Here’s what I liked about our tour.
- Tour Guide – Our guide was incredibly knowledgeable about the island, astronomy, and geology. His passion for all of these subjects was very obvious and he shared plenty of commentary during our drive.
- Altitude – In case you do have issues with the altitude and oxygen deprivation, you have someone who can help and you are not driving yourself unless something happens.
- Safe Drive – Our guide has done this drive hundreds of times and he’s done it in a van. It’s a nerve-wracking drive but I felt safer with him driving.
- Parka and Gloves – We didn’t have to pack a big jacket (knowing they would provide) and we definitely needed it!
- Dinner – They provided a hot meal (a hearty lasagna) while we were acclimating at the visitors center.
- Snacks – As we were stargazing, we sipped hot cocoa, which was excellent since it was so cold!
- Telescope – This was the best part! Read the next section for details.
Another popular tour company is Hawaii Forest & Trail. They are similar in cost and schedule, and they also employ expert guides.
Stargazing at Mauna Kea
After the sunset, we went to another spot (lower in elevation) for about an hour to admire the stars and look through the telescope. This fancy telescope costs thousands of dollars, calibrates through GPS, and finds sights through coordinates.
Being in complete darkness and surrounded by a sky full of stars was otherworldly! We could clearly see the Milky Way, and with our tour guide calibrating the telescope, we were able to see planets and stars. My favorite sights were Saturn with its rings and Jupiter and four of its moons! It was unbelievable!

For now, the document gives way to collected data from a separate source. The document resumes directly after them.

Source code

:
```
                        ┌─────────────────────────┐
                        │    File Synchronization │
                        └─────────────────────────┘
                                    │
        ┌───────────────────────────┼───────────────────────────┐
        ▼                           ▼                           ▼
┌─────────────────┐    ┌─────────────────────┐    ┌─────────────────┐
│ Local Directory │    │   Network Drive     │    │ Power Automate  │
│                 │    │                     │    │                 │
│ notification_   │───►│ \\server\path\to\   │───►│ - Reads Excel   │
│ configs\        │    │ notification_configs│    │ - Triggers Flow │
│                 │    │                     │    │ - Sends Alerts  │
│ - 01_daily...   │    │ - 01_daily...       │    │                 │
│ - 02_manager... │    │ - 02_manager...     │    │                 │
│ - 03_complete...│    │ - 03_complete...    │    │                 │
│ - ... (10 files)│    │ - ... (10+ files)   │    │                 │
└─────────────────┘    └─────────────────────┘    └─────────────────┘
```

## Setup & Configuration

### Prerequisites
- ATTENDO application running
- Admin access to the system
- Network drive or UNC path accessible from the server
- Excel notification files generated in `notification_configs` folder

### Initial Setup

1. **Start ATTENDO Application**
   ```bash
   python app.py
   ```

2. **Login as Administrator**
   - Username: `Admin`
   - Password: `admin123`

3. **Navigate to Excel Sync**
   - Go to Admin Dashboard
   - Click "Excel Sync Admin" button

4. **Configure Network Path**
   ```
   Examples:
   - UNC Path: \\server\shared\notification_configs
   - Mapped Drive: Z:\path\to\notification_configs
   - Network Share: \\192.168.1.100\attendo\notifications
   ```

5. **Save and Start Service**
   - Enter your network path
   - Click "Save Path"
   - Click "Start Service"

I highly recommend you remember to pack your tripod (unlike me) so that your night sky photos are better. 😀 But you can see how visible the Milky Way is in the picture!
The Mauna Kea summit is something you have to experience for yourself. I thought seeing the starry sky in West Texas was an incredible experience but Mauna Kea was next level and felt more sacred to me. It was a highlight of our Hawaii trip!
Where’s the coolest place you’ve seen the stars?